Analysis of data on 53,581 individuals from diverse backgrounds offers insights into population health
Just over a year since the first confirmed case of COVID-19 in the United States was identified in the Seattle area, the novel coronavirus continues to dominate news headlines and scientific jargon like ‘variants’ and ‘genome sequencing’ has become part of everyday conversations.
Now, a flagship paper co-authored by scores of researchers from across the University of Washington – including scientists from the UW Schools of Public Health and Medicine and the Brotman Baty Institute for Precision Medicine – shows just how valuable whole-genome sequencing data, and the variants they reveal, are to the diagnosis, treatment and prevention of heart, lung, blood and sleep disorders.
The paper, published online today in Nature, shares insights from an analysis of sequencing data representing the entire genomes of more than 53,000 individuals from diverse backgrounds.
The analysis is part of a multi-institution effort called the Trans-Omics for Precision Medicine (TOPMed) program, funded by the National Heart, Lung and Blood Institute, part of the National Institutes of Health. The national Data Coordinating Center for TOPMed, one of the largest whole-genome sequencing projects in the world, is housed in the UW School of Public Health’s Department of Biostatistics and coordinated by its Genetic Analysis Center.
“TOPMed is generating whole genome sequence data on a large and diverse set of study participants with detailed, and in some cases decades-long, records of health and disease,” said study co-author Sarah Nelson, a project manager for the Data Coordinating Center at the UW. “This allows researchers to discover genetic variation that impacts disease risk, progression and/or treatment options, which can help realize precision medicine and prevention approaches.”
The volume and diversity of TOPMed data have also enabled the detection of a huge number of genetic variations not previously detected or reported in prior research efforts, according to Nelson, also a research scientist in the biostatistics department. In this early analysis, researchers identified more than 400 million genetic variations, which can refer to differences between individuals or populations. Among these are extremely rare variants occurring in less than 1% of the population. Roughly half of these 400 million variants were seen in just one individual.

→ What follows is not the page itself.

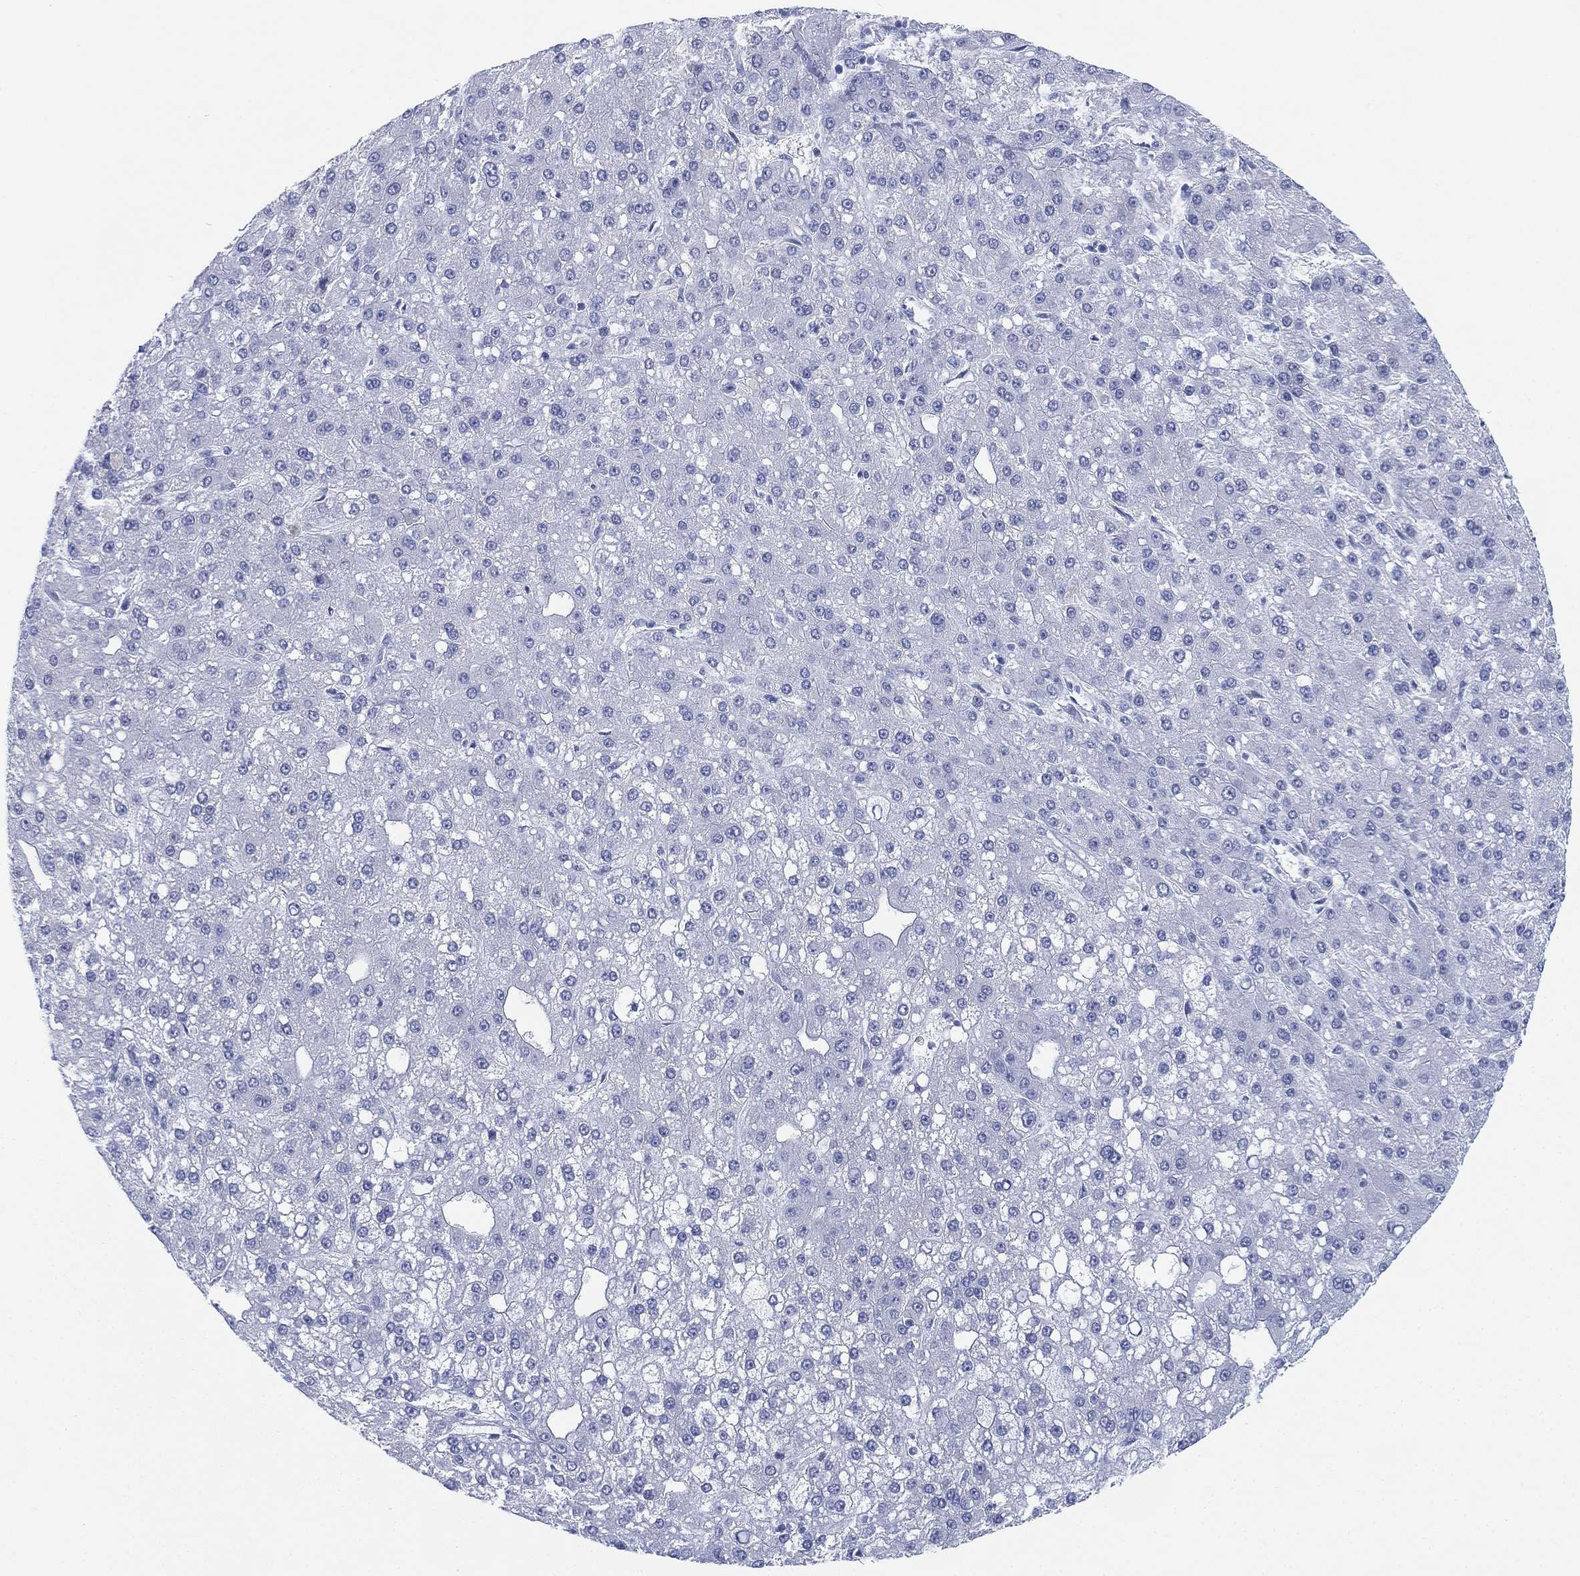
{"staining": {"intensity": "negative", "quantity": "none", "location": "none"}, "tissue": "liver cancer", "cell_type": "Tumor cells", "image_type": "cancer", "snomed": [{"axis": "morphology", "description": "Carcinoma, Hepatocellular, NOS"}, {"axis": "topography", "description": "Liver"}], "caption": "Tumor cells show no significant expression in liver hepatocellular carcinoma. Brightfield microscopy of immunohistochemistry (IHC) stained with DAB (brown) and hematoxylin (blue), captured at high magnification.", "gene": "GCNA", "patient": {"sex": "male", "age": 67}}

These “singletons” were more likely to disrupt genes known to be either associated with human disease or essential to basic cell function.

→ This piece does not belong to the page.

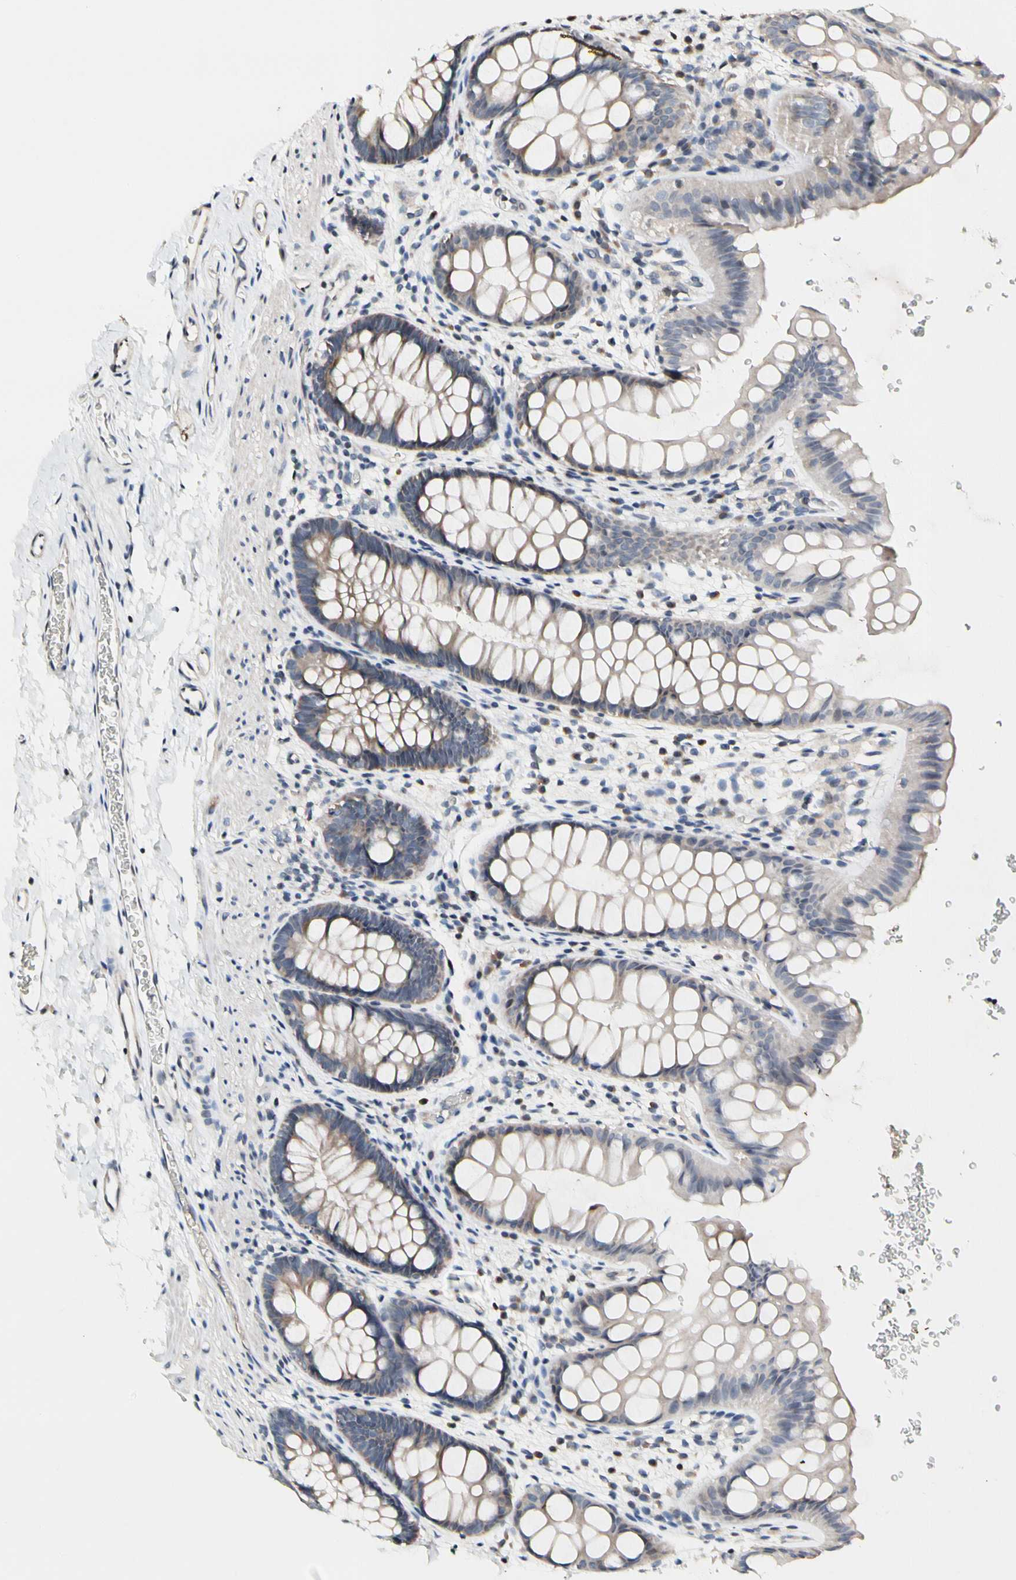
{"staining": {"intensity": "weak", "quantity": ">75%", "location": "cytoplasmic/membranous"}, "tissue": "rectum", "cell_type": "Glandular cells", "image_type": "normal", "snomed": [{"axis": "morphology", "description": "Normal tissue, NOS"}, {"axis": "topography", "description": "Rectum"}], "caption": "Immunohistochemistry histopathology image of benign human rectum stained for a protein (brown), which reveals low levels of weak cytoplasmic/membranous positivity in about >75% of glandular cells.", "gene": "SOX30", "patient": {"sex": "female", "age": 24}}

TOPMed data have led to various discoveries related to a range of health conditions, including atherosclerosis, sickle cell disease, chronic obstructive pulmonary disease, blood pressure and asthma. A recent study, led by researchers in Colorado in collaboration with UW biostatisticians and others, defined airway responses to common coronavirus infections in children and revealed reasons why some people are more prone to infection than others.

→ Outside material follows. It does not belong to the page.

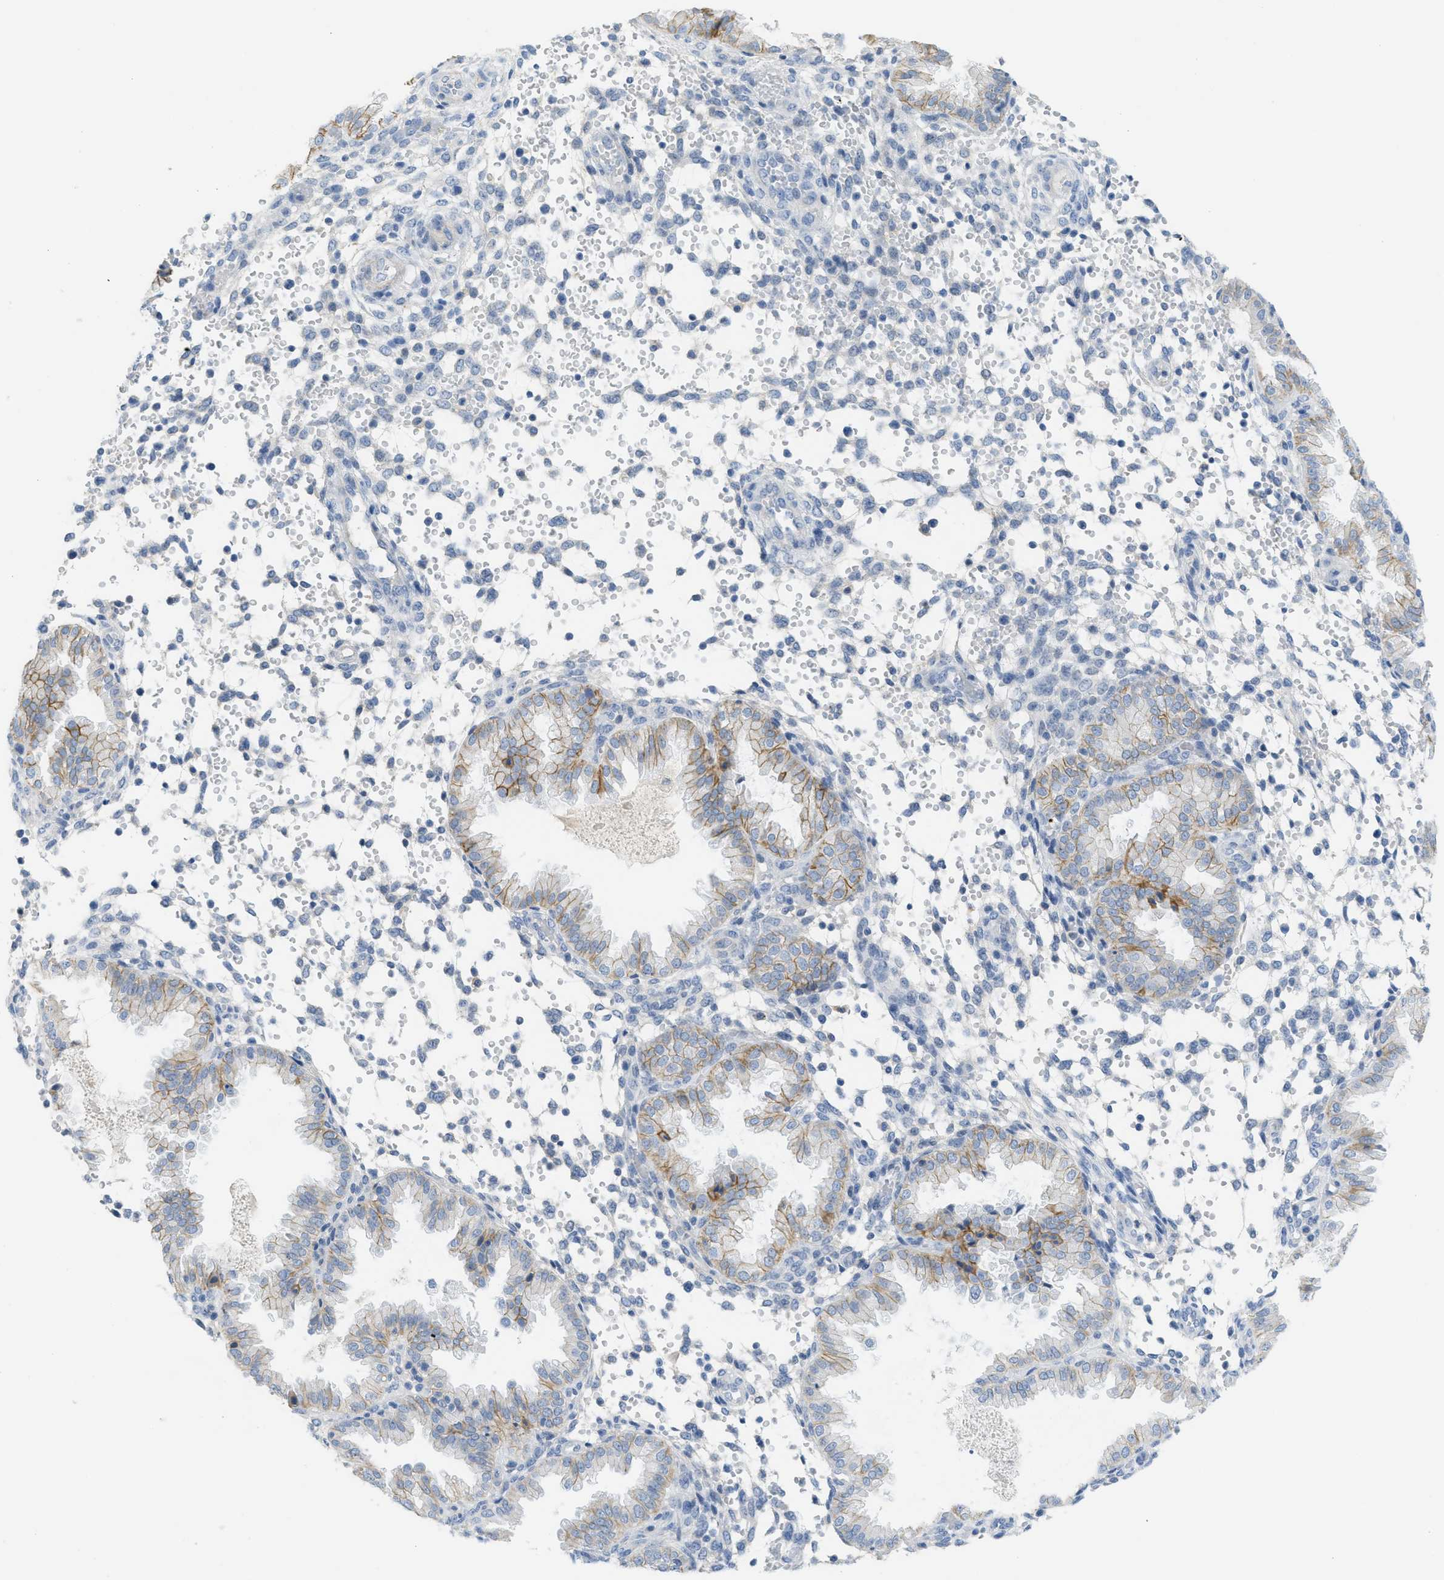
{"staining": {"intensity": "negative", "quantity": "none", "location": "none"}, "tissue": "endometrium", "cell_type": "Cells in endometrial stroma", "image_type": "normal", "snomed": [{"axis": "morphology", "description": "Normal tissue, NOS"}, {"axis": "topography", "description": "Endometrium"}], "caption": "Endometrium stained for a protein using immunohistochemistry shows no positivity cells in endometrial stroma.", "gene": "CNNM4", "patient": {"sex": "female", "age": 33}}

Over the last six years, the TOPMed program has grown to include the genomic data of more than 180,000 participants from over 80 studies. The Data Coordinating Center provides logistical support to more than 1,300 investigators affiliated with the TOPMed program.
“We have pioneered innovative ways to share data, enabling investigators from different studies to efficiently pool their data and improve power to make new discoveries,” said study co-author Kenneth Rice, who co-led the Data Coordinating Center with corresponding author Cathy Laurie until her retirement in 2020. Susanne May, a professor of biostatistics in the School of Public Health, serves as the center’s new director.
The center’s researchers have developed new statistical methods and software, providing investigators with novel ways to analyze the huge datasets. “Our data-cleaning and quality-control work has been invaluable,” said Rice, also a professor of biostatistics.
“With such a large and diverse set of studies, it is inevitable that mistakes happen, mixing up data samples and labels, for example,” he said. “Through our rigorous evaluation of trait and genetic data across studies – which no other part of TOPMed can do – we have been able to catch and fix problems that would otherwise have invalidated analyses.”
Scientists in the center have also identified and addressed issues at the cross-section of genetics research and ethics. They continue to draft guidelines on the use of race, ancestry and genetics in TOPMed and lead TOPMed’s Ethical, Legal, and Social Issues Committee.